Convierte en una tabla Markdown las líneas del material, desde la que contiene "三.(30分), 四.(15分), 五.(15分), 二.(20分), 一.(20分)" hasta la que contiene "Which box has the lowest median line?", ambas incluidas y sin las líneas en blanco. Usa la columna "Fila" para el número de fila y la columna "Línea" para el texto de cada línea.

————

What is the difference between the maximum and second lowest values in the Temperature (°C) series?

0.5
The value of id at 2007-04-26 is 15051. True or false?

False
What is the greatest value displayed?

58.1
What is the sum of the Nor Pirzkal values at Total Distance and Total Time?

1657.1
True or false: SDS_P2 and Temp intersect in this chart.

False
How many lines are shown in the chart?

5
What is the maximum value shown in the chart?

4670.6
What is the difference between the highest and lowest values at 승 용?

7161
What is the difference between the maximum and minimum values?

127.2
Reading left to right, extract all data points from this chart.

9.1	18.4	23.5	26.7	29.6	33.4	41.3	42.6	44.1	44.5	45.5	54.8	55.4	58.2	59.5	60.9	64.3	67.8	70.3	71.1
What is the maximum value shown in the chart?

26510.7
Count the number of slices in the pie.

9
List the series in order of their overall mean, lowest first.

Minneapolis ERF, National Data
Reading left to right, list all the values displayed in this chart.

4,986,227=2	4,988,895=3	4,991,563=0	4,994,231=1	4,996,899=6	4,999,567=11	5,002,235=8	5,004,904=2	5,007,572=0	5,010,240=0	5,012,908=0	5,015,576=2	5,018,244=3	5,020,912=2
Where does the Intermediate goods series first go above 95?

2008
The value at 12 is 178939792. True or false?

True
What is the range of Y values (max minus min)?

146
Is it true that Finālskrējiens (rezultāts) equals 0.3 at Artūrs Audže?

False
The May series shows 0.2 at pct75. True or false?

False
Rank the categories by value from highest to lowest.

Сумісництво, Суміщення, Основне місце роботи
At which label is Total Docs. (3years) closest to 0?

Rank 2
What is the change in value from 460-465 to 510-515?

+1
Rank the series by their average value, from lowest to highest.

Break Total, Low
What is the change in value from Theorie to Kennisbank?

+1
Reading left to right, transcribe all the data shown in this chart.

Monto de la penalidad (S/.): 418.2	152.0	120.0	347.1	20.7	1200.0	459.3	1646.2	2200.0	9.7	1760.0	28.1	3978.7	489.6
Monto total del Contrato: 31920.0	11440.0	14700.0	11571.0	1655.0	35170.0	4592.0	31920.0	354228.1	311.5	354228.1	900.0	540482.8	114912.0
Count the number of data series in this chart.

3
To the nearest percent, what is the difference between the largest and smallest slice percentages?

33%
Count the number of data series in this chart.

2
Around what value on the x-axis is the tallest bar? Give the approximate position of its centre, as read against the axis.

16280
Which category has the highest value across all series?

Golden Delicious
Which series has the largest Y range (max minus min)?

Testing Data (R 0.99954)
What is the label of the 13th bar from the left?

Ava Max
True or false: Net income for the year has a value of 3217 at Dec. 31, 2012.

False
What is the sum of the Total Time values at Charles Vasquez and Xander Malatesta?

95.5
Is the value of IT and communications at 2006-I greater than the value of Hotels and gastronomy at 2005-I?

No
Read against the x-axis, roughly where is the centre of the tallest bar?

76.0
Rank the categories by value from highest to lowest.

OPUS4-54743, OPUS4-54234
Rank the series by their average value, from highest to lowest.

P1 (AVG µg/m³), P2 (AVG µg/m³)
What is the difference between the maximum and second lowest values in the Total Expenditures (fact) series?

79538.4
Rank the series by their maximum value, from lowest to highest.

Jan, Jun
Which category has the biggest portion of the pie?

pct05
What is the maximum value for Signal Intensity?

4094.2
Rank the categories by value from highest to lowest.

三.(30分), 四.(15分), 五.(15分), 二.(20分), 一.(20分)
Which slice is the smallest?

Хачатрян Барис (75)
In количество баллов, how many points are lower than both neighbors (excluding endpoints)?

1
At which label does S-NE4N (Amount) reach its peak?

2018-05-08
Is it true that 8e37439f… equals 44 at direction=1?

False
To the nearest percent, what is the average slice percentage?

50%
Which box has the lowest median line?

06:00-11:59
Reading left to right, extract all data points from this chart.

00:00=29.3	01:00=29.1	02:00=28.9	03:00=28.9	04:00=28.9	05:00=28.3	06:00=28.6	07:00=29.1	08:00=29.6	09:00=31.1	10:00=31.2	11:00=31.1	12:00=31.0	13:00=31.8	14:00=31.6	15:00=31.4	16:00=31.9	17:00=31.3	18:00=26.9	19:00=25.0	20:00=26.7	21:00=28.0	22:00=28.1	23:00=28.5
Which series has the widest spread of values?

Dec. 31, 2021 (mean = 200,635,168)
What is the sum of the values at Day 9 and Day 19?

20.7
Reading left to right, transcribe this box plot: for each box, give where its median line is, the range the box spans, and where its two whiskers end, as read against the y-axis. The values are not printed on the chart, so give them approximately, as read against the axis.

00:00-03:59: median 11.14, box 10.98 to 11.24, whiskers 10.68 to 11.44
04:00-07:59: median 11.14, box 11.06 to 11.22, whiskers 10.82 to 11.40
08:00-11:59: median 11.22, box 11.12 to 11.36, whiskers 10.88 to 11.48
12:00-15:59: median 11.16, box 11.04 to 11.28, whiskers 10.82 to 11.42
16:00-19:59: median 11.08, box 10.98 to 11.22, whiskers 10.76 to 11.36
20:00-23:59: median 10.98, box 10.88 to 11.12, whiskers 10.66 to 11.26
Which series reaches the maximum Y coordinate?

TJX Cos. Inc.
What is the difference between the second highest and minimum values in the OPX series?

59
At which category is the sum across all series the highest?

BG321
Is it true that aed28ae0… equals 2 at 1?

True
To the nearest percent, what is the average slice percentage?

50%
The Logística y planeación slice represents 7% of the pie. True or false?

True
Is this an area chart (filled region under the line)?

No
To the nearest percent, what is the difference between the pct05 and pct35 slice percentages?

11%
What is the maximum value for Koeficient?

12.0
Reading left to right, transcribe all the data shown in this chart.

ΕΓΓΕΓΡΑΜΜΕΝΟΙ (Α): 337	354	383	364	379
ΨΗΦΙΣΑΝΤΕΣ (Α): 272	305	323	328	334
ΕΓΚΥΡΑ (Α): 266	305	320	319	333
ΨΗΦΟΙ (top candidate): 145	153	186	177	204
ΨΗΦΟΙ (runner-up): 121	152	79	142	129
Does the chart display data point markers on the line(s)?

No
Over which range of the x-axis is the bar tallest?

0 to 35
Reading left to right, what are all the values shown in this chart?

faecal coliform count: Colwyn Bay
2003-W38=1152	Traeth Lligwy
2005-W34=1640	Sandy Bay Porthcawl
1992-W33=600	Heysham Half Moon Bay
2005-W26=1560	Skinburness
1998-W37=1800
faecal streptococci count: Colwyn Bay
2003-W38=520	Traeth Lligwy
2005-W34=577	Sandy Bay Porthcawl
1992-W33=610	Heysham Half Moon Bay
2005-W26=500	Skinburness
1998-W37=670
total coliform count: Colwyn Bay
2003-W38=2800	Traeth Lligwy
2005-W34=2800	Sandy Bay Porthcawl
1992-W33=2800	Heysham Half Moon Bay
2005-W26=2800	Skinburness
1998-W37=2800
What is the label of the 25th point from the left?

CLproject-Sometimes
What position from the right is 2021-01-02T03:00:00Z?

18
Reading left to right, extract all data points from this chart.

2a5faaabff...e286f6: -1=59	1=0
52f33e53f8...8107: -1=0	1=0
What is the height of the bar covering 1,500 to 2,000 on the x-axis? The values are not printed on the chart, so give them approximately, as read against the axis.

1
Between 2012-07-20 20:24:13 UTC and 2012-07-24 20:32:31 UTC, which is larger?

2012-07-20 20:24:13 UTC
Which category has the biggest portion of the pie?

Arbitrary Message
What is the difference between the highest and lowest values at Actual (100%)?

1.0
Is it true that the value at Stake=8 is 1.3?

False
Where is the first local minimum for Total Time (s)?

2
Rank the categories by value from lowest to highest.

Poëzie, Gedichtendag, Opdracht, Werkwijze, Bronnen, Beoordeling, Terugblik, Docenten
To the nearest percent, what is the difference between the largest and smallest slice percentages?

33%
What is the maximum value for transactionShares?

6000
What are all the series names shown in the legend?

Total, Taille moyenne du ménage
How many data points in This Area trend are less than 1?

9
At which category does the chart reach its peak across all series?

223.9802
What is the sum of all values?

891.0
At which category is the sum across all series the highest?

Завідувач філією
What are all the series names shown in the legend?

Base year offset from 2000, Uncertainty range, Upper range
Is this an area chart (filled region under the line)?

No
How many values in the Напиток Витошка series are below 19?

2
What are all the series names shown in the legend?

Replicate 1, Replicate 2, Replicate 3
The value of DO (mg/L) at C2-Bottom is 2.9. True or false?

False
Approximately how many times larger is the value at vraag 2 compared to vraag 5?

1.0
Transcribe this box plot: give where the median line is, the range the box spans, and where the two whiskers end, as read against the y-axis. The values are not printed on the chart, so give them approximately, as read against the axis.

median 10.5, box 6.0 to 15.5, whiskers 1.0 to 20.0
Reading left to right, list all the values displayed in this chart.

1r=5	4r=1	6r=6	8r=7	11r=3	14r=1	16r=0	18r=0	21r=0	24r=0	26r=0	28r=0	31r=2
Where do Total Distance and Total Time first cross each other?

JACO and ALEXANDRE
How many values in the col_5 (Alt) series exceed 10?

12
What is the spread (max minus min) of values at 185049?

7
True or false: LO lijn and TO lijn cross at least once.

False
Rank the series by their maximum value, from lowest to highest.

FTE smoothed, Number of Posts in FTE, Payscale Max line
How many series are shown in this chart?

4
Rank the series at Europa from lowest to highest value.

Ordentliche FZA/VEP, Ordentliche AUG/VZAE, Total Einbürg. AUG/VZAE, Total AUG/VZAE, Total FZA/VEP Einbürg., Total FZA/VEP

————

> _RESULTADO DE LA TAREA_:
| Fila | Línea |
|---|---|
| 1 | 三.(30分), 四.(15分), 五.(15分), 二.(20分), 一.(20分) |
| 2 | Which slice is the smallest? |
| 3 | Хачатрян Барис (75) |
| 4 | In количество баллов, how many points are lower than both neighbors (excluding endpoints)? |
| 5 | 1 |
| 6 | At which label does S-NE4N (Amount) reach its peak? |
| 7 | 2018-05-08 |
| 8 | Is it true that 8e37439f… equals 44 at direction=1? |
| 9 | False |
| 10 | To the nearest percent, what is the average slice percentage? |
| 11 | 50% |
| 12 | Which box has the lowest median line? |